:: Supplied data ::
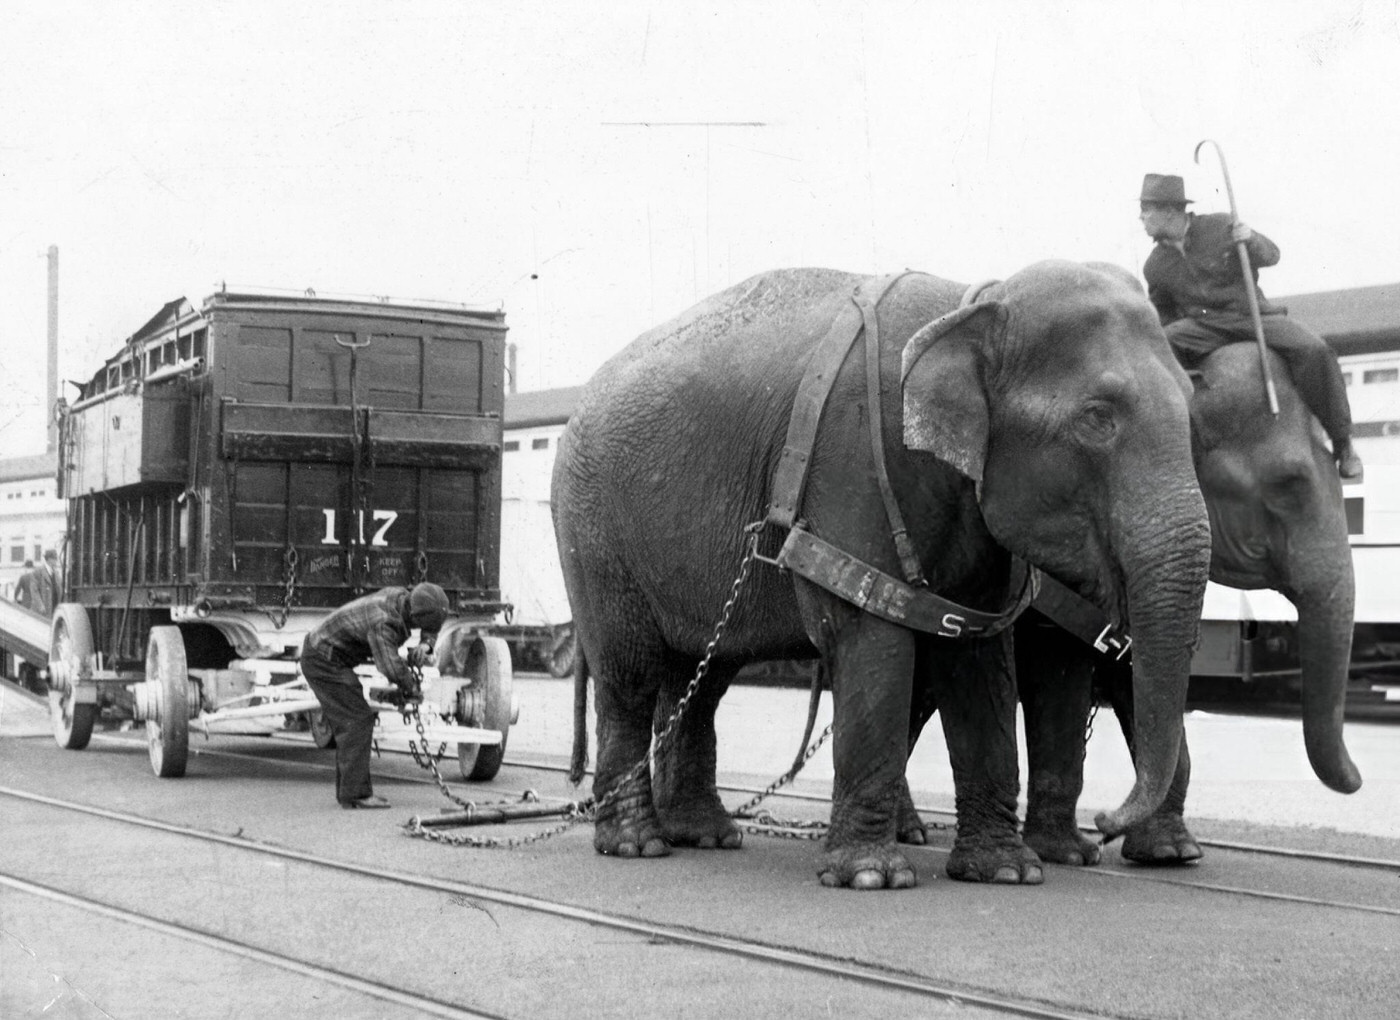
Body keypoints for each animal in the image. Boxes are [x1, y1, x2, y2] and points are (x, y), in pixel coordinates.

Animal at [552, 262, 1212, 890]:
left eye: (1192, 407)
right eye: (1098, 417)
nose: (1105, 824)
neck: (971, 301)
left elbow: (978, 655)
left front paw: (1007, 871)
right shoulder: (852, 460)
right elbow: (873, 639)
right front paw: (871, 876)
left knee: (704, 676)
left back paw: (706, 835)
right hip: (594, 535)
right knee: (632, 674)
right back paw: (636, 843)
:::
:: Supplied data ::
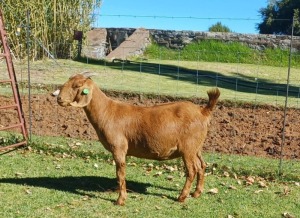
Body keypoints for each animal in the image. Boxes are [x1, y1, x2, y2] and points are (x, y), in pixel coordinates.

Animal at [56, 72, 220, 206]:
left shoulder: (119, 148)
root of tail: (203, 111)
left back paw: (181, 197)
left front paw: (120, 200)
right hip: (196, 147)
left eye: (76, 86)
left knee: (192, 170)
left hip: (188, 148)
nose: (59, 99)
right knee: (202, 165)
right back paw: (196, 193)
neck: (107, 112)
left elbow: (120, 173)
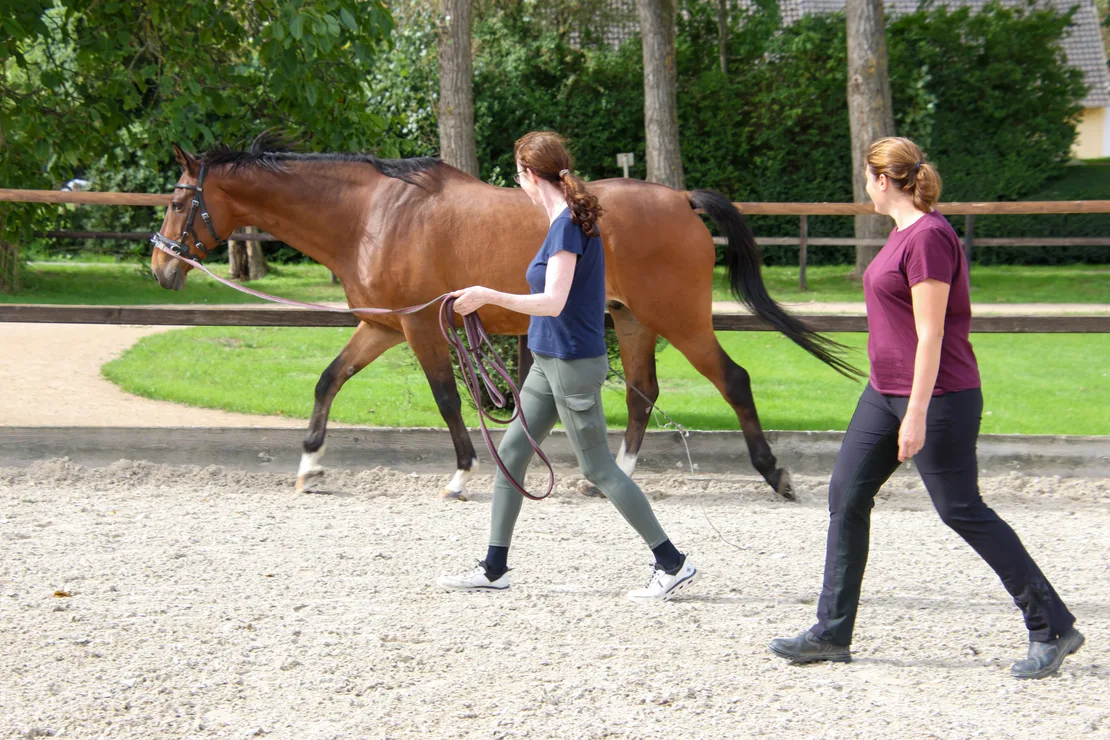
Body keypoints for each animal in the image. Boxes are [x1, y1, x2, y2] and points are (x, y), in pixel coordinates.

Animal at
:::
:: Supplied data ::
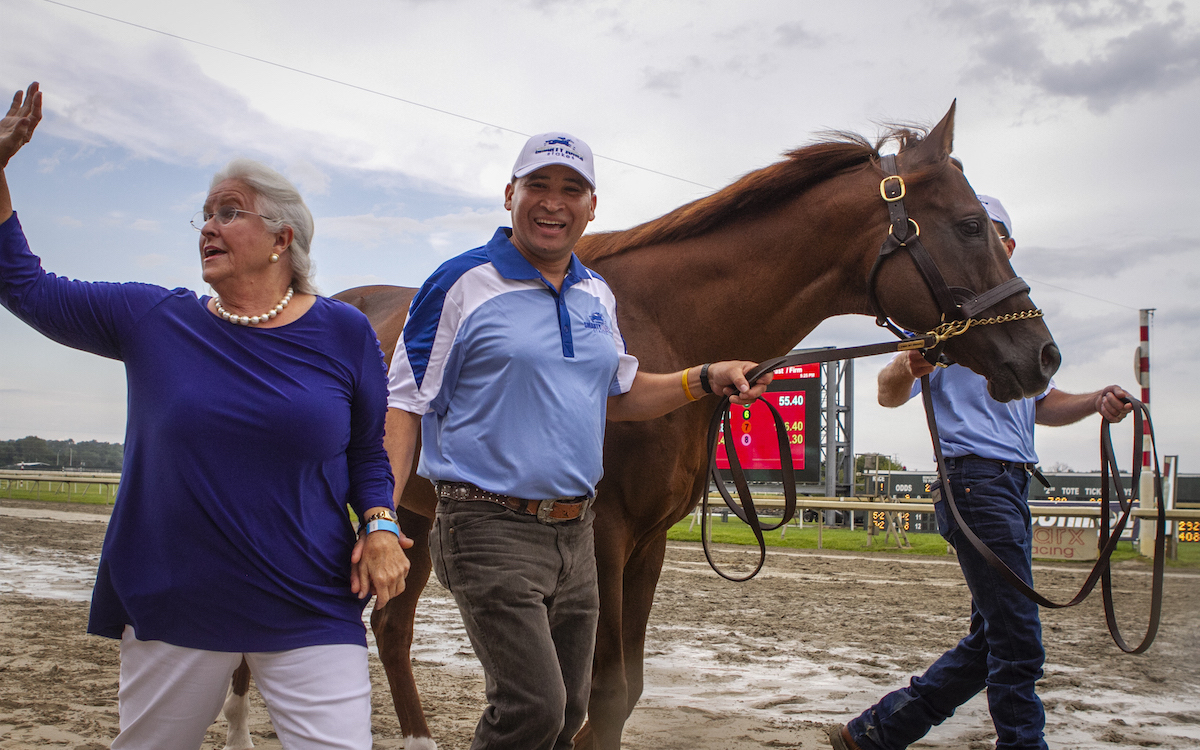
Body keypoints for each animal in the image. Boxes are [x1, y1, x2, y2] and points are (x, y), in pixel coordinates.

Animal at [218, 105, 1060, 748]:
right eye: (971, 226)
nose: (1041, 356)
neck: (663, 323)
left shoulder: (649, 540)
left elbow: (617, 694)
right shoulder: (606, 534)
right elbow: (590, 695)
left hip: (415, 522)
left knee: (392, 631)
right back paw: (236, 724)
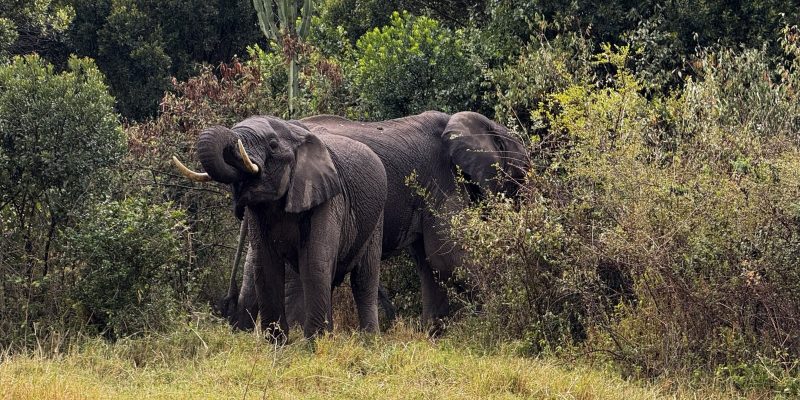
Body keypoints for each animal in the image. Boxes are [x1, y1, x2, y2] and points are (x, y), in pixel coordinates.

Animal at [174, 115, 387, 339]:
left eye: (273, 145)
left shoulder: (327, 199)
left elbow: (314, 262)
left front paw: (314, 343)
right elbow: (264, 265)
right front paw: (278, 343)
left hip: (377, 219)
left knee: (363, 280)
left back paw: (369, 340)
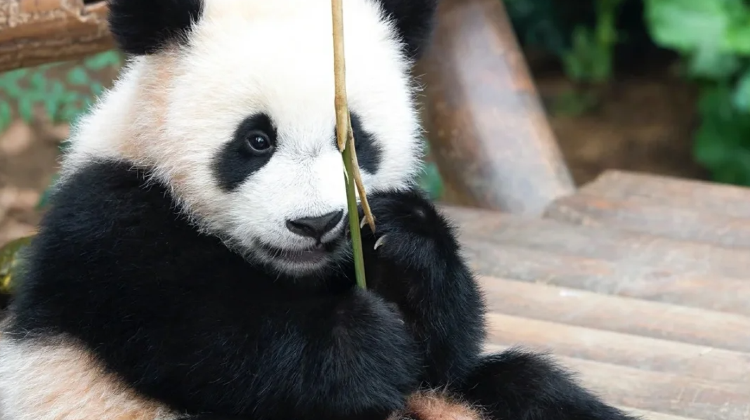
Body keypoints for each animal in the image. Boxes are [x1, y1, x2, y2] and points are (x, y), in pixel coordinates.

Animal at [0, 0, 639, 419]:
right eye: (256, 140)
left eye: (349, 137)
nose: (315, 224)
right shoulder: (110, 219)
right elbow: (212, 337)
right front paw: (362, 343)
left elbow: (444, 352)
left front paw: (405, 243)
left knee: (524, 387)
:::
◆ Task goal
Give again the stretch of lines above from the one with "left back paw: (369, 340)" through the one with "left knee: (524, 387)", both ends kept, and copy no pictures.

◆ Response box
left back paw: (369, 340)
Body keypoints for each animal in the image. Boxes are [x1, y1, x2, y2] and points are (x, y), in pixel coordinates.

Animal at [0, 0, 639, 419]:
right eye: (256, 140)
left eye: (349, 137)
nose: (315, 224)
right shoulder: (110, 219)
right elbow: (212, 337)
right front paw: (362, 343)
left elbow: (444, 352)
left front paw: (405, 243)
left knee: (524, 387)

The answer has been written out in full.